Malaysian Retail Investors Return to the Fold on the Back Digital Acceleration and COVID-19by Vincent Fong March 18, 2021 0 comments
Securities Commission Malaysia (SC) revealed during their annual report press conference today, that 2020 has seen heightened participation from retail investors.
Datuk Syed Zaid Albar, Chairman of SC shared with members of the media that this was evidenced by the fact that retail investors made up 32.4% of total value traded in the stock market, which is significantly higher than the 5 year average.
While he is pleased to see higher retail participation, Datuk Syed also cautioned investors to be savvy when trading during the press conference.
“However, we have to warn that investors must be able to make informed decision when trading, investors must be cognizant of the risk and opportunities involved when investing in the market. Be cautious of social media chatrooms that try to influence investors to buy or sell certain stocks based speculations.”
He further adds.
“Please do trade on fundamentals and not be swayed by rumors or FOMO.”
Statistics from the regulator showed that 75% of these accounts belonged to investors aged above 40 and 50% of retail trading volume was contributed by investors aged between 40-60.
Meanwhile, those below 30 are the least active demographic but sees the highest percentage of trade placed electronically.

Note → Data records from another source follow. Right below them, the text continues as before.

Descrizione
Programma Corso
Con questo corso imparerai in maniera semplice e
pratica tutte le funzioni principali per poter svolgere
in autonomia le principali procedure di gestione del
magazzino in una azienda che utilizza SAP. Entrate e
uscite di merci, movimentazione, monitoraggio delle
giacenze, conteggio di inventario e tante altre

The return of retail participation is definitely a welcome one, the 1997 Asian financial crisis has caused many retail investors to shy away from investments after suffering significant financial losses from the stock market.
The rise of popularity of digital investments platforms brought on by the pandemic coupled with SC’s efforts to democratise access to wealth management products were likely the main contributors to retail investors returning to the fold. Moving forward, the regulator also revealed that one of their key focus areas in 2021 is to expand the digital outreach to the older population.
Foo Lee Mei, Chief Regulatory Officer of SC also revealed during the press conference that 2020 has seen an increase of over 700% in new account opening for robo-advisors, 1000% new accounts for crypto exchanges with 450,000 accounts across the 3 regulated platforms, and the number of investors for equity crowdfunding (ECF) and P2P financing has increased from 20,000 to 30,000 in total.
Interestingly, ECF and P2P financing outperformed Venture Capital (VC) and Private Equity (PE) as a source of fundraising for companies in Malaysia with the total amount of funds raised via the former going up by 43% in 2020.
Datuk Syed noted that the pandemic has caused many VC and PE firms to take a “wait-and-see approach” especially during the early phases of the pandemic, with many of them shifting their focus towards ensuring the business continuity of their existing portfolios.
He added that the Movement Control Order also restricted these investors’ ability to conduct due diligence on the investees. However, he is cautiously optimistic the numbers will improve as we recover from this pandemic, maintaining that VC and PE firms will continue to play an important role in bridging the funding gap in Malaysia.
He also pointed out that ECF and P2P financing has proven themselves as a method of fundraising that is resilient to the current economic turmoil. With Prime Minister Tan Sri Dato’ Haji Muhyiddin bin Haji Muhammad Yassin announcing yesterday that the limit for equity crowdfunding has been lifted from RM 10 million to RM 20 million, ECF is anticipated to play a bigger role in fundraising for Malaysian companies in 2021.